Closing the Gap: In Asia, the Past, Present and Future Are Female
October 12, 2021
When it comes to shattering the proverbial glass ceiling, Asia is ahead.
Women’s empowerment has long been on the agenda, and recent years have seen a number of defining moments for women all over the world. In 2019, the first all-women spacewalk. In Sudan the same year it was women and youth who led the uprising. This year, Kamala Harris became the Unite States’ first female, first Black, and first Asian-American Vice President. Meanwhile in Asia, Filipino journalist Maria Ressa became the 18th woman to receive the Nobel Peace Prize in 2021, the committee’s most prestigious award. She joins the ranks of four other Asian women including the Catholic missionary Mother Teresa (canonized as Saint Teresa), who received the prize 1979, and the female education activist Malala Yousafzai, the youngest-ever Nobel recipient, in 2014.
The movement is afoot in the corporate world, too. Women have made significant strides in representation among senior leadership in the past decade. In 2020, women’s representation improved across all levels of the corporate pipeline in America, according to McKinsey’s Women in the Workplace 2021 report. And while Asia may have earned a reputation in history for being more conservative compared to North America and Europe, it appears we are actually ahead of the rest of the world when it comes to women leadership both inside and beyond the boardroom.
A study by Credit Suisse in 2019 found the Asia-Pacific region had the highest percentage of female chief executive officers, led by Singapore, where 15 percent of firms are led by women CEOs. Thailand came in second (nine percent), followed by the Philippines (eight percent). The report, which surveyed the diversity of 1,280 executive teams in 14 Asian countries, also found that the percentage of women in management positions stood at 19 percent, second only to the US and ahead of Europe.
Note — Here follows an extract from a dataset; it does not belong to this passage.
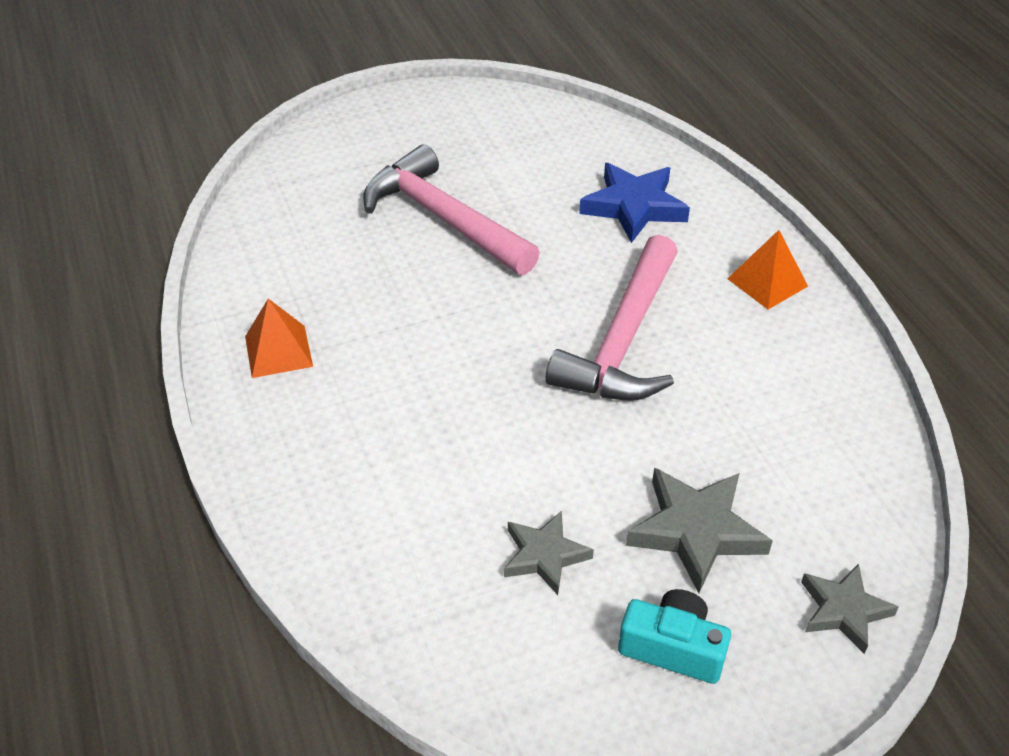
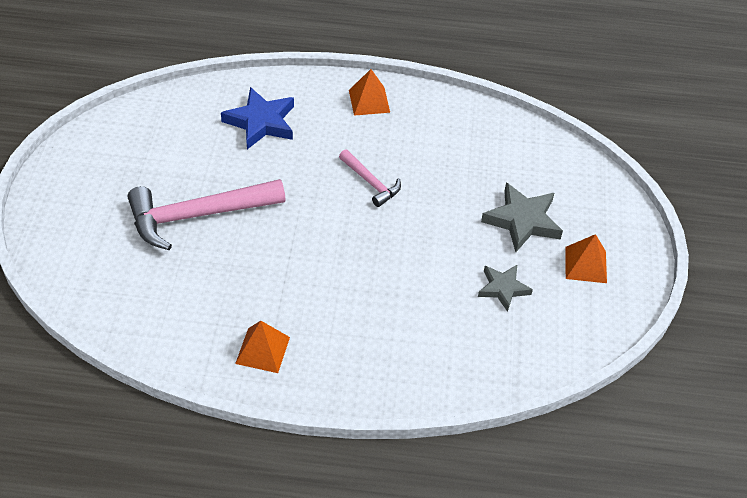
camera: 65 degrees left, 5 degrees up
pink hammer [546,235,678,401] -> pink hammer [339,149,401,207], size x0.51
turquoise camera [618,589,731,684] -> orange pyramid [565,234,607,283]
grey star [801,564,899,654] -> none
There is precedence – Asian nations were among the first in the world to elect women to their countries’ highest office when Sirimavo Bandaranaike became Prime Minister of Sri Lanka in 1960. Indira Gandhi became India’s first female President in 1966. Corazon Aquino, the face of the Philippines’ People Power Revolution, was elected its first female President in 1986. Today, women’s representation in parliament in the region has increased in the past 20 years – in 2000, only 13 per cent of seats in national parliaments were held by women; in 2020, that figure rose to 20 per cent.
While society has been slow to get the message, diversity, and women leadership in particular, reaps benefits. Women’s active participation in decision-making bodies of local government is “key to ensuring that policies respond to the needs of women and men in local communities.” In the midst of a crippling pandemic, research showed that women are, in fact, better leaders during a crisis. For reasons often echoed in the great debate of men versus women, we are also rated better on most competencies in the workplace, notably when it comes to learning agility, employee development, and displaying integrity and honesty.
All of this to say: Let’s go shatter more glass ceilings.